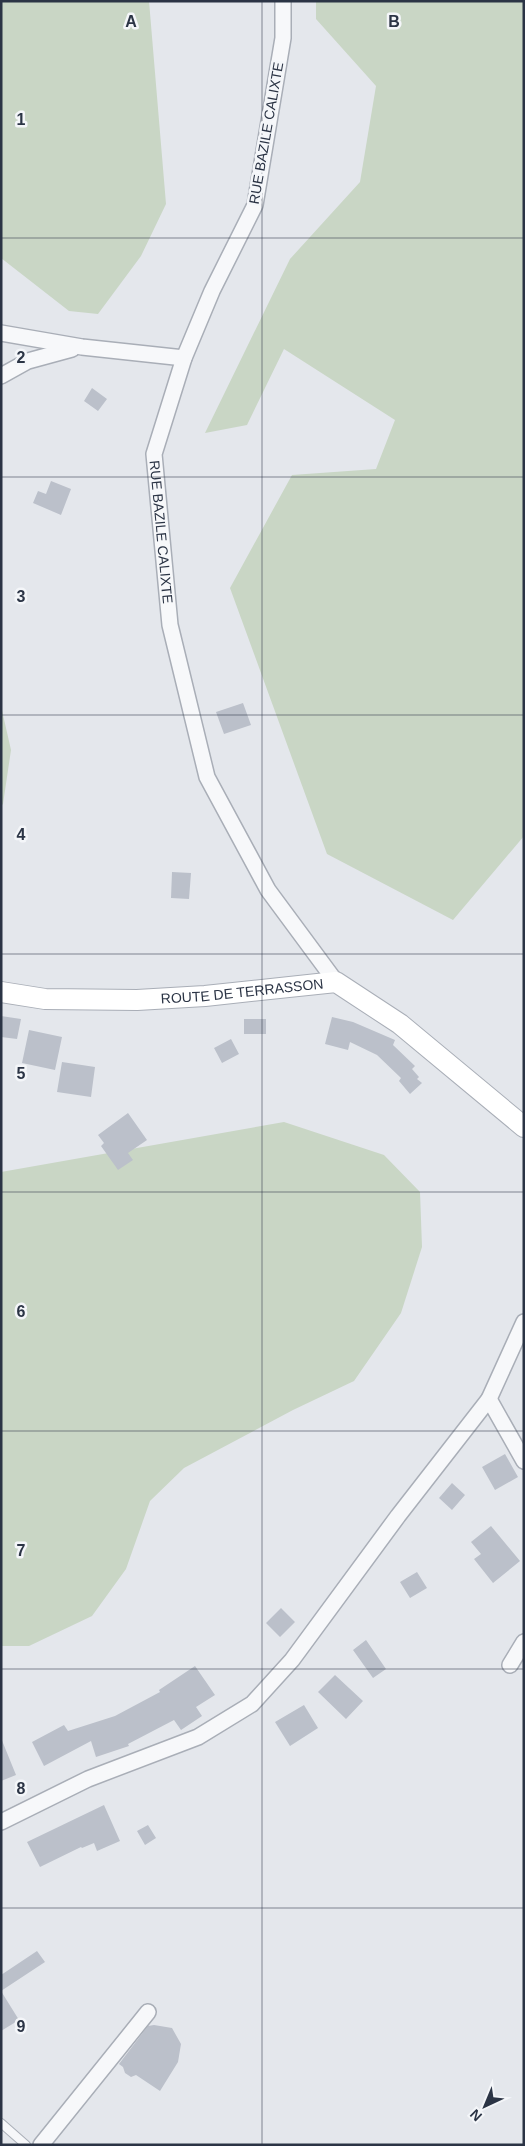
<svg xmlns="http://www.w3.org/2000/svg" width="525" height="2146" viewBox="0 0 525 2146" font-family="Arial,sans-serif">
<rect width="100%" height="100%" fill="#e4e7ec"/>
<!-- green -->
<path fill="#c9d6c5" d="M1,1H149L166,204L141,256L98,314L69,311L1,258Z
M316,1H524V836L453,920L327,854L230,588L292,475L376,469L395,420L284,349L247,425L205,433L290,259L360,182L376,86L316,19Z
M1,706L11,750L3,804L1,806Z
M284,1122L384,1155L420,1192L422,1247L401,1313L354,1381L293,1410L184,1468L150,1501L126,1569L92,1616L29,1646H1V1172Z"/>
<!-- building -->
<path fill="#bbc0ca" d="M92,388L107,399L98,411L84,401Z
M51,481L71,489L61,515L33,503L38,491L46,494Z
M243,703L251,725L224,734L216,712Z
M172,872L191,873L189,899L171,898Z
M1,1016L21,1019L17,1039L1,1037Z
M332,1017L353,1022L395,1040L393,1045L415,1066L412,1069L419,1077L417,1079L422,1083L410,1094L399,1081L401,1078L377,1055L350,1042L348,1050L325,1044Z
M244,1019H266V1034H244Z
M29,1030L62,1037L55,1070L22,1063Z
M231,1039L239,1054L222,1063L214,1048Z
M62,1062L95,1067L91,1097L57,1092Z
M128,1113L147,1140L128,1153L133,1160L118,1170L101,1146L104,1143L98,1135Z
M505,1454L518,1477L495,1490L482,1467Z
M452,1483L465,1495L452,1510L439,1498Z
M491,1526L520,1561L493,1583L474,1559L481,1554L471,1542Z
M417,1572L427,1588L410,1598L400,1582Z
M281,1608L295,1622L280,1637L266,1623Z
M366,1640L386,1669L373,1678L353,1650Z
M195,1666L215,1695L196,1707L202,1716L181,1730L174,1720L128,1744L129,1746L96,1757L91,1741L44,1766L32,1742L64,1725L68,1731L115,1716L160,1692L159,1690Z
M335,1675L363,1701L346,1719L318,1692Z
M304,1705L318,1728L290,1746L275,1722Z
M1,1738L16,1775L1,1781Z
M104,1805L120,1841L97,1851L94,1843L82,1848L81,1847L40,1867L27,1842Z
M148,1825L156,1838L145,1845L137,1831Z
M37,1951L45,1962L1,1991V1975Z
M1,1991L19,2020L1,2031Z
M154,2025L172,2028L181,2044L178,2062L160,2091L136,2075L131,2077L125,2073L123,2067L119,2064L148,2026Z"/>
<g fill="none" stroke-linecap="round" stroke-linejoin="round">
<!-- lane casing -->
<g stroke="#a9aeb7" stroke-width="10">
<path id="lane" d="M1,2123L26,2145"/>
</g>
<!-- street casing -->
<g stroke="#a9aeb7" stroke-width="18">
<g id="street">
<path id="s1" d="M283,1V38L255,205L212,291L184,358L154,454L170,625L207,777L268,890L336,982"/>
<path d="M1,333L82,347L184,358"/>
<path d="M1,376L28,361L72,349"/>
<path d="M489,1399L524,1461"/>
<path d="M510,1665L524,1642"/>
<path d="M1,1822L88,1779L198,1737L252,1704L292,1660L398,1516L489,1399L524,1322"/>
<path d="M41,2145L148,2012"/>
</g>
</g>
<!-- secondary casing -->
<g stroke="#a9aeb7" stroke-width="22">
<g id="secondary">
<path id="s2" d="M1,992L45,999L137,1000L205,996L336,982L400,1024L524,1127"/>
</g>
</g>
<!-- lane -->
<use href="#lane" stroke="#f7f8fa" stroke-width="8"/>
<!-- street -->
<use href="#street" stroke="#f7f8fa" stroke-width="15"/>
<!-- secondary -->
<use href="#secondary" stroke="#fff" stroke-width="20"/>
</g>
<!-- grid -->
<path fill="none" stroke="#2b3445" stroke-width="1" stroke-opacity="0.55" d="M262,1V2145M1,238H524M1,477H524M1,715H524M1,954H524M1,1192H524M1,1431H524M1,1669H524M1,1908H524"/>
<g text-anchor="middle" dominant-baseline="central" stroke-width="5" stroke-linejoin="round" paint-order="stroke">
<!-- street labels -->
<g font-size="14" fill="#2b3445" stroke="#f4f6f9">
<text transform="translate(266 133) rotate(-80)">RUE BAZILE CALIXTE</text>
<text stroke="none"><textPath href="#s1" startOffset="554">RUE BAZILE CALIXTE</textPath></text>
<text stroke="none"><textPath href="#s2" startOffset="242">ROUTE DE TERRASSON</textPath></text>
</g>
</g>
<g font-size="16" text-anchor="middle" font-weight="bold" fill="#2b3445" stroke="#f4f6f9" stroke-width="5" stroke-linejoin="round" paint-order="stroke">
<text x="131" y="27">A</text>
<text x="394" y="27">B</text>
<text x="21" y="125">1</text>
<text x="21" y="363">2</text>
<text x="21" y="602">3</text>
<text x="21" y="840">4</text>
<text x="21" y="1079">5</text>
<text x="21" y="1317">6</text>
<text x="21" y="1556">7</text>
<text x="21" y="1794">8</text>
<text x="21" y="2032">9</text>
</g>
<!-- border -->
<rect width="525" height="2146" fill="none" stroke="#2b3445" stroke-width="5"/>
<!-- north arrow -->
<g transform="translate(485 2106) rotate(224)" stroke="#f4f6f9" stroke-width="4" paint-order="stroke">
<path d="M0-4L9 19L0 12L-9 19Z" fill="#2b3445"/>
<text y="-8" font-size="14" font-weight="bold" text-anchor="middle" fill="#2b3445">N</text>
</g>
</svg>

....

Pictures do not belong in the copy. Please reproduce the entries above exactly otherwise.

◆ Completed task
<svg xmlns="http://www.w3.org/2000/svg" width="525" height="2146" viewBox="0 0 525 2146" font-family="Arial,sans-serif">
<rect width="100%" height="100%" fill="#e4e7ec"/>
<!-- green -->
<path fill="#c9d6c5" d="M1,1H149L166,204L141,256L98,314L69,311L1,258Z
M316,1H524V836L453,920L327,854L230,588L292,475L376,469L395,420L284,349L247,425L205,433L290,259L360,182L376,86L316,19Z
M1,706L11,750L3,804L1,806Z
M284,1122L384,1155L420,1192L422,1247L401,1313L354,1381L293,1410L184,1468L150,1501L126,1569L92,1616L29,1646H1V1172Z"/>
<!-- building -->
<path fill="#bbc0ca" d="M92,388L107,399L98,411L84,401Z
M51,481L71,489L61,515L33,503L38,491L46,494Z
M243,703L251,725L224,734L216,712Z
M172,872L191,873L189,899L171,898Z
M1,1016L21,1019L17,1039L1,1037Z
M332,1017L353,1022L395,1040L393,1045L415,1066L412,1069L419,1077L417,1079L422,1083L410,1094L399,1081L401,1078L377,1055L350,1042L348,1050L325,1044Z
M244,1019H266V1034H244Z
M29,1030L62,1037L55,1070L22,1063Z
M231,1039L239,1054L222,1063L214,1048Z
M62,1062L95,1067L91,1097L57,1092Z
M128,1113L147,1140L128,1153L133,1160L118,1170L101,1146L104,1143L98,1135Z
M505,1454L518,1477L495,1490L482,1467Z
M452,1483L465,1495L452,1510L439,1498Z
M491,1526L520,1561L493,1583L474,1559L481,1554L471,1542Z
M417,1572L427,1588L410,1598L400,1582Z
M281,1608L295,1622L280,1637L266,1623Z
M366,1640L386,1669L373,1678L353,1650Z
M195,1666L215,1695L196,1707L202,1716L181,1730L174,1720L128,1744L129,1746L96,1757L91,1741L44,1766L32,1742L64,1725L68,1731L115,1716L160,1692L159,1690Z
M335,1675L363,1701L346,1719L318,1692Z
M304,1705L318,1728L290,1746L275,1722Z
M1,1738L16,1775L1,1781Z
M104,1805L120,1841L97,1851L94,1843L82,1848L81,1847L40,1867L27,1842Z
M148,1825L156,1838L145,1845L137,1831Z
M37,1951L45,1962L1,1991V1975Z
M1,1991L19,2020L1,2031Z
M154,2025L172,2028L181,2044L178,2062L160,2091L136,2075L131,2077L125,2073L123,2067L119,2064L148,2026Z"/>
<g fill="none" stroke-linecap="round" stroke-linejoin="round">
<!-- lane casing -->
<g stroke="#a9aeb7" stroke-width="10">
<path id="lane" d="M1,2123L26,2145"/>
</g>
<!-- street casing -->
<g stroke="#a9aeb7" stroke-width="18">
<g id="street">
<path id="s1" d="M283,1V38L255,205L212,291L184,358L154,454L170,625L207,777L268,890L336,982"/>
<path d="M1,333L82,347L184,358"/>
<path d="M1,376L28,361L72,349"/>
<path d="M489,1399L524,1461"/>
<path d="M510,1665L524,1642"/>
<path d="M1,1822L88,1779L198,1737L252,1704L292,1660L398,1516L489,1399L524,1322"/>
<path d="M41,2145L148,2012"/>
</g>
</g>
<!-- secondary casing -->
<g stroke="#a9aeb7" stroke-width="22">
<g id="secondary">
<path id="s2" d="M1,992L45,999L137,1000L205,996L336,982L400,1024L524,1127"/>
</g>
</g>
<!-- lane -->
<use href="#lane" stroke="#f7f8fa" stroke-width="8"/>
<!-- street -->
<use href="#street" stroke="#f7f8fa" stroke-width="15"/>
<!-- secondary -->
<use href="#secondary" stroke="#fff" stroke-width="20"/>
</g>
<!-- grid -->
<path fill="none" stroke="#2b3445" stroke-width="1" stroke-opacity="0.55" d="M262,1V2145M1,238H524M1,477H524M1,715H524M1,954H524M1,1192H524M1,1431H524M1,1669H524M1,1908H524"/>
<g text-anchor="middle" dominant-baseline="central" stroke-width="5" stroke-linejoin="round" paint-order="stroke">
<!-- street labels -->
<g font-size="14" fill="#2b3445" stroke="#f4f6f9">
<text transform="translate(266 133) rotate(-80)">RUE BAZILE CALIXTE</text>
<text stroke="none"><textPath href="#s1" startOffset="554">RUE BAZILE CALIXTE</textPath></text>
<text stroke="none"><textPath href="#s2" startOffset="242">ROUTE DE TERRASSON</textPath></text>
</g>
</g>
<g font-size="16" text-anchor="middle" font-weight="bold" fill="#2b3445" stroke="#f4f6f9" stroke-width="5" stroke-linejoin="round" paint-order="stroke">
<text x="131" y="27">A</text>
<text x="394" y="27">B</text>
<text x="21" y="125">1</text>
<text x="21" y="363">2</text>
<text x="21" y="602">3</text>
<text x="21" y="840">4</text>
<text x="21" y="1079">5</text>
<text x="21" y="1317">6</text>
<text x="21" y="1556">7</text>
<text x="21" y="1794">8</text>
<text x="21" y="2032">9</text>
</g>
<!-- border -->
<rect width="525" height="2146" fill="none" stroke="#2b3445" stroke-width="5"/>
<!-- north arrow -->
<g transform="translate(485 2106) rotate(224)" stroke="#f4f6f9" stroke-width="4" paint-order="stroke">
<path d="M0-4L9 19L0 12L-9 19Z" fill="#2b3445"/>
<text y="-8" font-size="14" font-weight="bold" text-anchor="middle" fill="#2b3445">N</text>
</g>
</svg>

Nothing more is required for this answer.